• _QUOTED PASSAGE_:
105

I'm trying to write a program that looks at a .CSV file (input.csv) and rewrites only the rows that begin with a certain element (corrected.csv), as listed in a text file (output.txt).

This is what my program looks like right now:

import csv

lines = []
with open('output.txt','r') as f:
    for line in f.readlines():
        lines.append(line[:-1])

with open('corrected.csv','w') as correct:
    writer = csv.writer(correct, dialect = 'excel')
    with open('input.csv', 'r') as mycsv:
        reader = csv.reader(mycsv)
        for row in reader:
            if row[0] not in lines:
                writer.writerow(row)

Unfortunately, I keep getting this error, and I have no clue what it's about.

Traceback (most recent call last):
  File "C:\Python32\Sample Program\csvParser.py", line 12, in <module>
    for row in reader:
_csv.Error: line contains NULL byte

Credit to all the people here to even to get me to this point.

Community
  • 1
  • 1
James Roseman
  • 1,614
  • 4
  • 18
  • 24
  • Just a guess but it sounds like your input.csv file contains a blank line (mebe at the end?). Try lookin in the csvParser.py file for that exception text. – Sam Axe Oct 25 '11 at 19:43
  • I actually just went through the input.csv file and got rid of any and all blank space... still no luck (same error). – James Roseman Oct 25 '11 at 19:50
  • To pinpoint the line number, I suggest you introduce a counter variable and increment it within the ``for row in reader`` loop. – codeape Oct 25 '11 at 19:50
  • I'm not sure how I'm supposed to do that when the program itself won't execute. I tried adding a counter and nothing different showed up, just the same traceback error. – James Roseman Oct 25 '11 at 19:54
  • 5
    Do you have a NULL byte in your .csv? `open('input.csv').read().index('\0')` will give you the offset of the first one if you do. – retracile Oct 25 '11 at 19:55
  • @retracile, I'm sorry, do you mean as a standalone program (tried it -- it doesn't come up with anything) or in the code itself? – James Roseman Oct 25 '11 at 19:58

15 Answers15

87

I'm guessing you have a NUL byte in input.csv. You can test that with

if '\0' in open('input.csv').read():
    print "you have null bytes in your input file"
else:
    print "you don't"

if you do,

reader = csv.reader(x.replace('\0', '') for x in mycsv)

may get you around that. Or it may indicate you have utf16 or something 'interesting' in the .csv file.

• _PROVIDED RECORDS_:
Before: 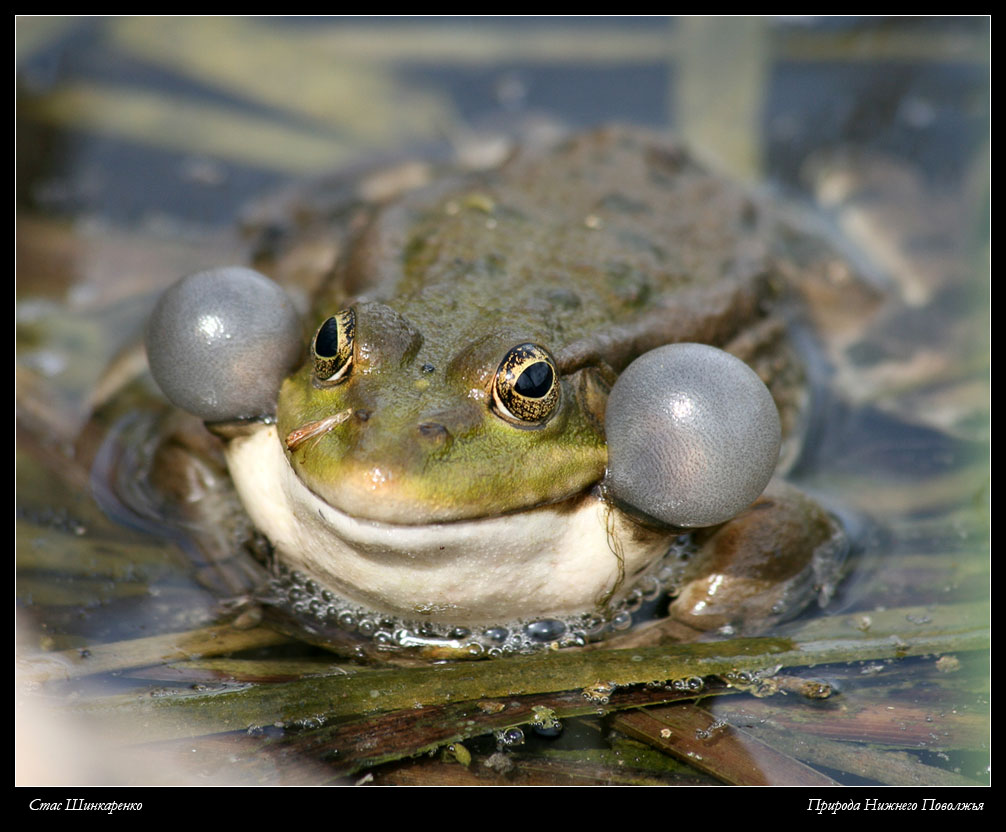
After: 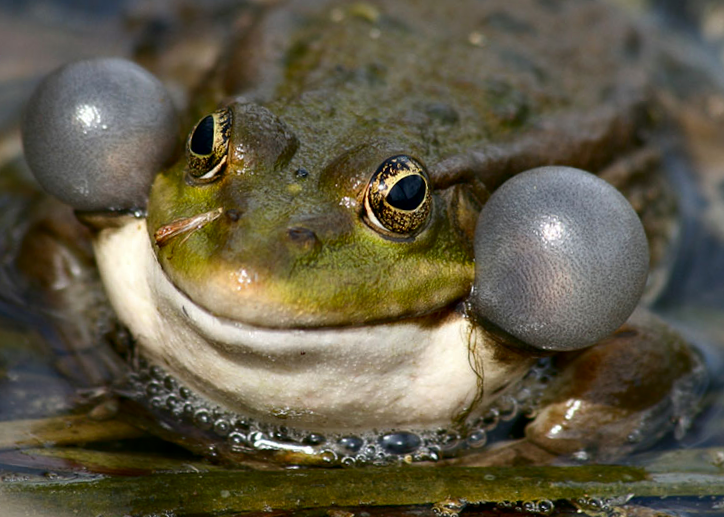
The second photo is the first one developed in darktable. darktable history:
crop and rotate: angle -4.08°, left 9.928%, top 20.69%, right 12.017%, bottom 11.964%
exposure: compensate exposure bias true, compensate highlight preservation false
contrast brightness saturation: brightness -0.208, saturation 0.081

• _SET PROBLEM A_:
From the CSV thread, extract the passage that begins at the words "Traceback (most recent" and stops after "to this point.".
• _SET PROBLEM B_:
In the CSV thread, what error message appears on the last line of the traceback?
• _SET PROBLEM C_:
Decide whether each statement agrees with the CSV thread. Answer yes or no for each, and quote the deciding words.
(i) After James Roseman removed all blank space from input.csv, the error went away.
(ii) The program writes its output to a file named corrected.csv.
(iii) codeape suggests adding a counter variable that is incremented inside the reading loop.
None of the rows matter here.

• _TASK RESPONSE A_:
Traceback (most recent call last):
  File "C:\Python32\Sample Program\csvParser.py", line 12, in <module>
    for row in reader:
_csv.Error: line contains NULL byte

Credit to all the people here to even to get me to this point.

• _TASK RESPONSE B_:
_csv.Error: line contains NULL byte

• _TASK RESPONSE C_:
(i) No: "got rid of any and all blank space... still no luck (same error)"
(ii) Yes: "with open('corrected.csv','w') as correct:"
(iii) Yes: "introduce a counter variable and increment it within the ``for row in reader`` loop"